Synthesis of 1,4-diazabicyclo[2.2.2]octane and pyridinium based cationic polymers via ROMP technique and examination of their antibacterial activity and cytotoxicity

This paper focuses on the synthesis of cationic antibacterial polymers that could be a potential source for new-generation antibiotics with well-defined architecture derived from the Ring Opening Metathesis Polymerization (ROMP) technique. Mono- and double-charge bearing quaternary groups have been used to synthesize cationic homopolymers (MWs: 3000 and 10,000 g/mole) and their copolymers (MWs: 5000 g/mole). Hemolytic concentration (HC50, >= 1000 mu g/mL) and MTS assay results showed that the polymers are non-toxic. It has been observed that the double-charge bearing polymers have the highest antimicrobial activity (S. aureus= 8 mu g/mL) and a high selectivity against S. aureus (>250).

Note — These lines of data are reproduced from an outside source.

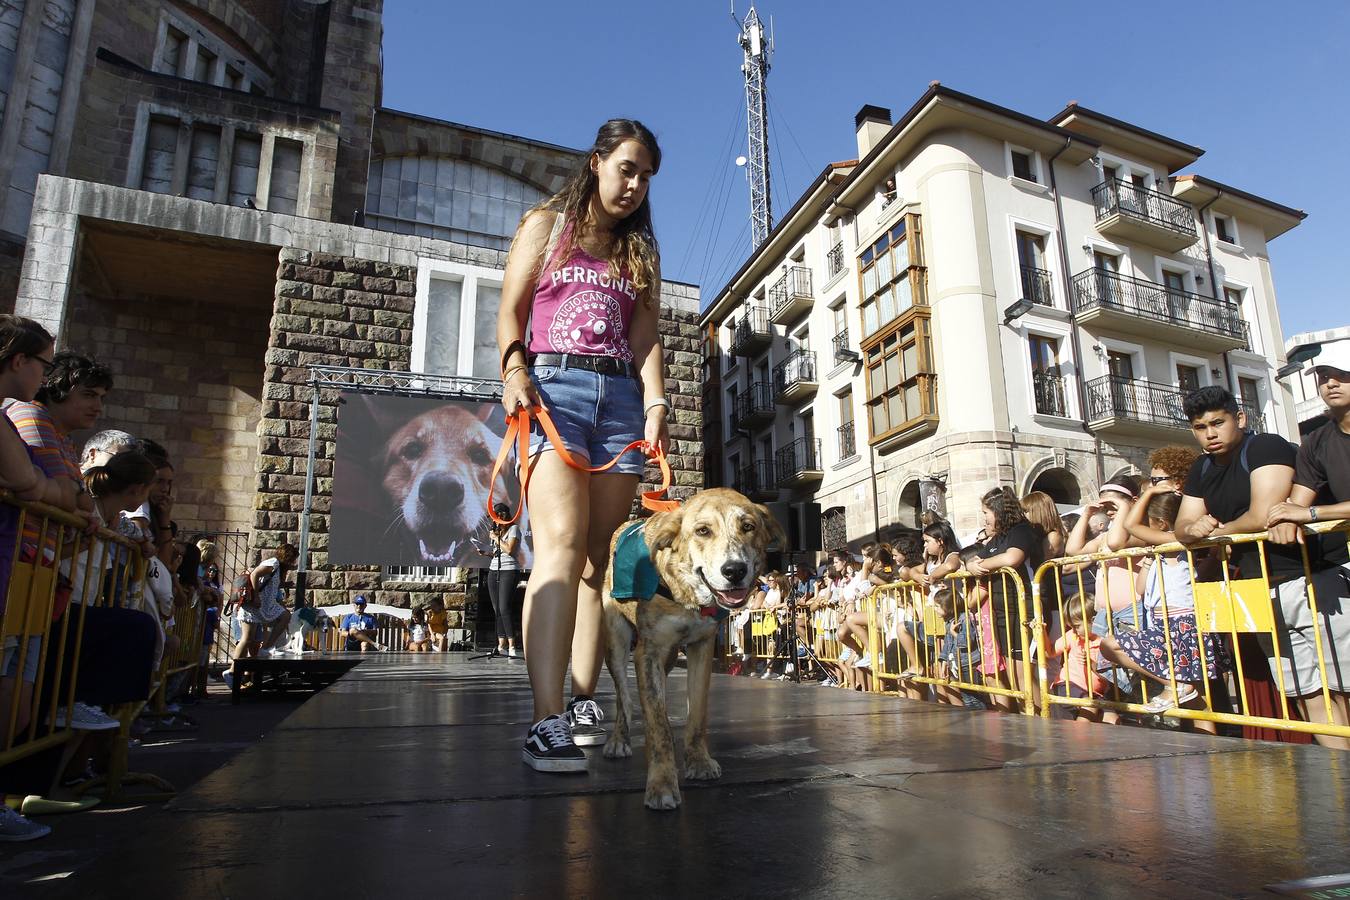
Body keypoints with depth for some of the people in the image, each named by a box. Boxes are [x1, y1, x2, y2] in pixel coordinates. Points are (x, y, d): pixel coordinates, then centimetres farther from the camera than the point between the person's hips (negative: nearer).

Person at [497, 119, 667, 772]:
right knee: (562, 543, -20)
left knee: (600, 556, -1)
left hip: (623, 397, 4)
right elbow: (510, 310, 8)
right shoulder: (547, 223, 16)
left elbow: (647, 335, 13)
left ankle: (581, 704, 5)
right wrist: (514, 368, -11)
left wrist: (655, 403, -3)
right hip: (554, 386, -4)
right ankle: (546, 724, -22)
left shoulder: (642, 251, 24)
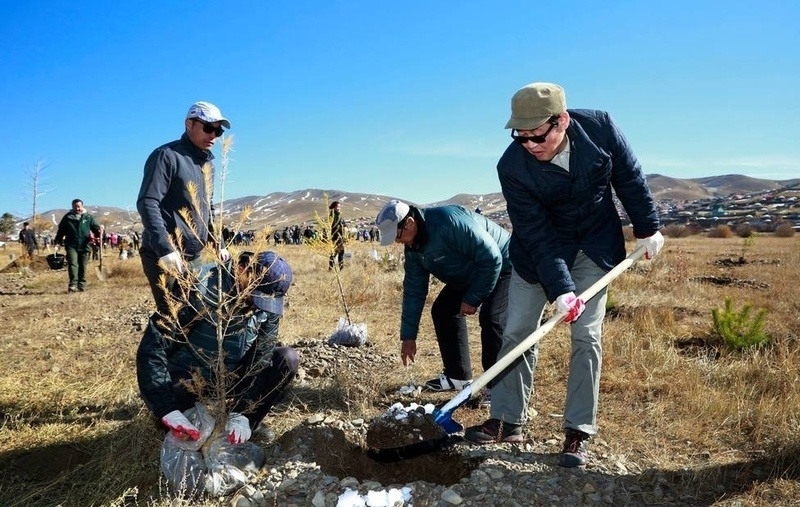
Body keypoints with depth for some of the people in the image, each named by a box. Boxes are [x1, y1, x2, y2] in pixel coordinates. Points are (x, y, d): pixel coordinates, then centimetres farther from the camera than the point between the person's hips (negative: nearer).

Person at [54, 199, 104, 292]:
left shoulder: (88, 217, 8)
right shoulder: (68, 217, 7)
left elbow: (95, 226, 3)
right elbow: (61, 230, 11)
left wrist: (99, 230, -21)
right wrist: (57, 241, 6)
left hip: (84, 246, 1)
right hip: (71, 246, -1)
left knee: (83, 266, 7)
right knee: (73, 264, -14)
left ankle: (81, 285, 15)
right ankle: (73, 285, -20)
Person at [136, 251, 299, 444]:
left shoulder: (269, 306, -14)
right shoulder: (202, 289, -29)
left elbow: (260, 360, -14)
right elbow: (151, 347, -30)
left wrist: (242, 415, -25)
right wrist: (168, 410, -37)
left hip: (233, 377, 4)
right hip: (189, 379, -3)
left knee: (288, 359, -15)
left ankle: (249, 423, -4)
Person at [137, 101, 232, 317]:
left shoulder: (207, 163, 16)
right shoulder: (167, 156, -10)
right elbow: (147, 203, -19)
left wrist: (218, 244, 15)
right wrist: (165, 250, -27)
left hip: (194, 258, 8)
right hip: (165, 256, -8)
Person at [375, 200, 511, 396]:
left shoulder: (451, 222, -35)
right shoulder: (413, 246, -7)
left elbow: (492, 257, -31)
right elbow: (413, 290, -1)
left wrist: (473, 298, -24)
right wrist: (408, 336, -1)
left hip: (502, 267, -9)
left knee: (491, 319, -25)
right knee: (442, 310, 4)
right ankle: (457, 376, 13)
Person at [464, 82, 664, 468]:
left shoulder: (600, 127, -22)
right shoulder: (512, 167, -26)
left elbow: (629, 178, -5)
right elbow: (536, 235, -25)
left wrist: (647, 228, 2)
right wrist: (560, 290, -30)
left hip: (595, 244, 1)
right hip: (538, 249, 0)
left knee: (586, 336, -4)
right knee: (517, 332, 0)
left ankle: (579, 432, 6)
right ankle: (506, 420, 14)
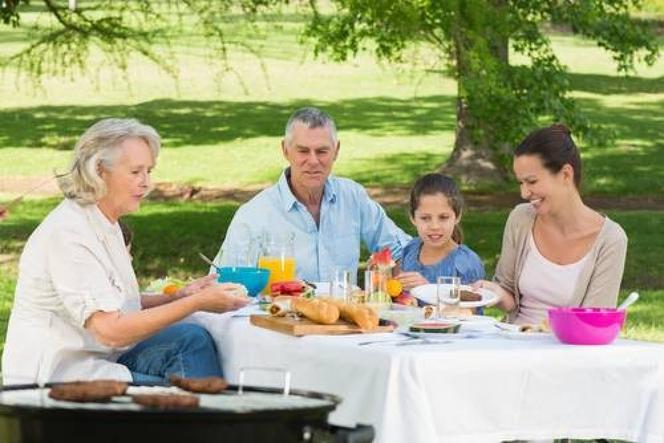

Percent killing efficiencies were tested on a glass surface where moderate killing efficiency was observed in the range of 40-80% in 5 min. Cationic charge density and zeta potential studies were used to investigate the mechanisms of antimicrobial efficiency of the polymers in a solution during the action against S. aureus to understand structure-activity relationships. Scanning electron microscopy (SEM) was also conducted for the bacterial morphology assay.